1. A Licença Ministerial é concedida a pessoas que estão iniciando o ministério para desenvolver seu dom ministerial, sendo autorizadas a ajudar em “todas as atividades da igreja”, incluindo pregação, evangelismo e ações missionárias. Em alguns casos se faz necessário que a ministra ou ministro seja ordenada ou ordenado ao ancionato, sendo limitada a executar suas funções na igreja à qual foi designada ou designado. A Credencial Ministerial Comissionada é concedida, embora não haja determinações de gênero, quase exclusivamente a ministras, após atingir seu tempo de confirmação do chamado; sua atuação é restrita ao campo que lhe concedeu o chamado. A Credencial Ministerial é concedida quase exclusivamente a homens, mas tem prestígio mundial, ou seja, permite atuar em qualquer IASD no mundo. Ministras e ministros licenciados, comissionados ou ordenados podem ministrar santas ceias, batismos, casamentos, dirigir comissões, entre outras funções ministeriais. A Credencial Ministerial permite que o ministro realize a abertura, o fechamento e/ou a união de igrejas, e, por ser ordenado, é responsável por ordenar anciãs e anciãos, diaconisas e diáconos locais. A credencial ministerial assume caráter político em 2005, quando a função do presidente de campo (Associação/Missão local, União, Divisão e Associação Geral) se torna restrita a quem tem esse tipo de credencial; ou seja, exclusivamente homens.

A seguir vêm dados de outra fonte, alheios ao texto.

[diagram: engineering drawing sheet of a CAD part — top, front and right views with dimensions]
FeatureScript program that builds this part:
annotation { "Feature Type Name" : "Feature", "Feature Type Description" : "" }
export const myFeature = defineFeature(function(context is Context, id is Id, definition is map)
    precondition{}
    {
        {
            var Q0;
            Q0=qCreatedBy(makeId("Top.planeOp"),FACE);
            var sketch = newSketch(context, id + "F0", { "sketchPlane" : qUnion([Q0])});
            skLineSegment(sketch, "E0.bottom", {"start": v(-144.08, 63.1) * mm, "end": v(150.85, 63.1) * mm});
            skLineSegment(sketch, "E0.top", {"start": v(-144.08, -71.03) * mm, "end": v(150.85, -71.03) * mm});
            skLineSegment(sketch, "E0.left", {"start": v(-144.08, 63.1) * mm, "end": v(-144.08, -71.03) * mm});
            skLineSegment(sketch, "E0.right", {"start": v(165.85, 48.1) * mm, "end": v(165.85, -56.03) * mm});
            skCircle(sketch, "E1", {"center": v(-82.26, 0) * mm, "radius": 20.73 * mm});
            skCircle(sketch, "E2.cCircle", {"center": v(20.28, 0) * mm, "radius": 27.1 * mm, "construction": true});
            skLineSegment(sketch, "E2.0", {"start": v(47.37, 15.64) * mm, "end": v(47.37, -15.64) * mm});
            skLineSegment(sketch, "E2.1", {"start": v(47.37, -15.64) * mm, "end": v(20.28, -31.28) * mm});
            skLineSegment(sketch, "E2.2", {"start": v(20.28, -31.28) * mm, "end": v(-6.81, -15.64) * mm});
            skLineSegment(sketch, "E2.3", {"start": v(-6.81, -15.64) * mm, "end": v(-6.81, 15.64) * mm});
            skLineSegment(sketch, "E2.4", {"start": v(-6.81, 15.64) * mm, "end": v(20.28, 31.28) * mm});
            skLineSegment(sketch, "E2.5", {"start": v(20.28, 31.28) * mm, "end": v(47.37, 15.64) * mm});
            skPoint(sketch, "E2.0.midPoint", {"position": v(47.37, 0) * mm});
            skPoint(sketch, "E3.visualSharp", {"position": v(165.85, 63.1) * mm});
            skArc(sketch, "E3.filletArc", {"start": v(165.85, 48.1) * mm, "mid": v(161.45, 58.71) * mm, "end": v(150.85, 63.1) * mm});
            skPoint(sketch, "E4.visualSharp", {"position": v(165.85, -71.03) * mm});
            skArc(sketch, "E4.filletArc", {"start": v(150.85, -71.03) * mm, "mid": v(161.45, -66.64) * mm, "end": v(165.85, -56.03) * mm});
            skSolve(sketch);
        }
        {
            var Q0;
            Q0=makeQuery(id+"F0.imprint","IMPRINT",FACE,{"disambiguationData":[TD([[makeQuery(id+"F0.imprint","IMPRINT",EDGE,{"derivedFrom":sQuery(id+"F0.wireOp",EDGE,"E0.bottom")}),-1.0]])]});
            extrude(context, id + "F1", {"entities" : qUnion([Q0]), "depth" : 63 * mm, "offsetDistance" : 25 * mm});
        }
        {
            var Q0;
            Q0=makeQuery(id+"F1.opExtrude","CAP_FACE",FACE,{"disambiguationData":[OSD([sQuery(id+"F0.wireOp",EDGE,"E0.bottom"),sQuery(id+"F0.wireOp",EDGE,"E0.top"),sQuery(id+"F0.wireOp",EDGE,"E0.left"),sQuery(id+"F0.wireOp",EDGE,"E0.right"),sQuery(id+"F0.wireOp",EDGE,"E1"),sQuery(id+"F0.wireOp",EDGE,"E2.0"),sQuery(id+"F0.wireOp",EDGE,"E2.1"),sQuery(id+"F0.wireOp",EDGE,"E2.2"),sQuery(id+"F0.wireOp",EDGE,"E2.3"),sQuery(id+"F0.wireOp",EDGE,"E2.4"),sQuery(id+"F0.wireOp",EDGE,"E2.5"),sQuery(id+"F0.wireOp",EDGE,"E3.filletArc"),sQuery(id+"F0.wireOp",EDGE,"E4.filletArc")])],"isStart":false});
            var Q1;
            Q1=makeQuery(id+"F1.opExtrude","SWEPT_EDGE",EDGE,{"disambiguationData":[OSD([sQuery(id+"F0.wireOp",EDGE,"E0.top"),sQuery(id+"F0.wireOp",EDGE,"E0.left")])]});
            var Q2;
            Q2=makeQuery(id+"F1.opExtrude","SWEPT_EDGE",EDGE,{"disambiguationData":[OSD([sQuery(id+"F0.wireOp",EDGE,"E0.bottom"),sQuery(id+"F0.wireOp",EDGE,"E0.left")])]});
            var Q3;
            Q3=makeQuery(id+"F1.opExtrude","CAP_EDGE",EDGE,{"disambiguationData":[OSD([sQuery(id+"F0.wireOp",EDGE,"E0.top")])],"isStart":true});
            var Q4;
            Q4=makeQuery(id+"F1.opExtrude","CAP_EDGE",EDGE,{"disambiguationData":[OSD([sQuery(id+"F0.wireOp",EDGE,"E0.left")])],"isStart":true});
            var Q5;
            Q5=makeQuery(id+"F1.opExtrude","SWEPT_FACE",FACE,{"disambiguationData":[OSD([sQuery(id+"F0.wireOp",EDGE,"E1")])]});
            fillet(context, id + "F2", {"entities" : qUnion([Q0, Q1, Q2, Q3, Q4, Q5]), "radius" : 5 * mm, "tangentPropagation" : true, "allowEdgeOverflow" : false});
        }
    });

2. Records Pertaining to Ellen G. White’s Ministerial/Ordination Credentials. Disponível em: https://whiteestate.org/legacy/issues-egw_credentials-bio-htm/ Acessado em: 15 nov. 2022

3. FERREIRA, B.; PEREIRA, L.; NOVAES, A.; FOLLIS, R.; DIAS, M. O crescimento do reino: desafios demográficos para o adventismo brasileiro. In: FOLLIS, R.; NOVAES, A.; DIAS, M. (Orgs.). Sociologia e Adventismo: Desafios brasileiros para a missão. Engenheiro Coelho: Unaspress, 2015, p. 114.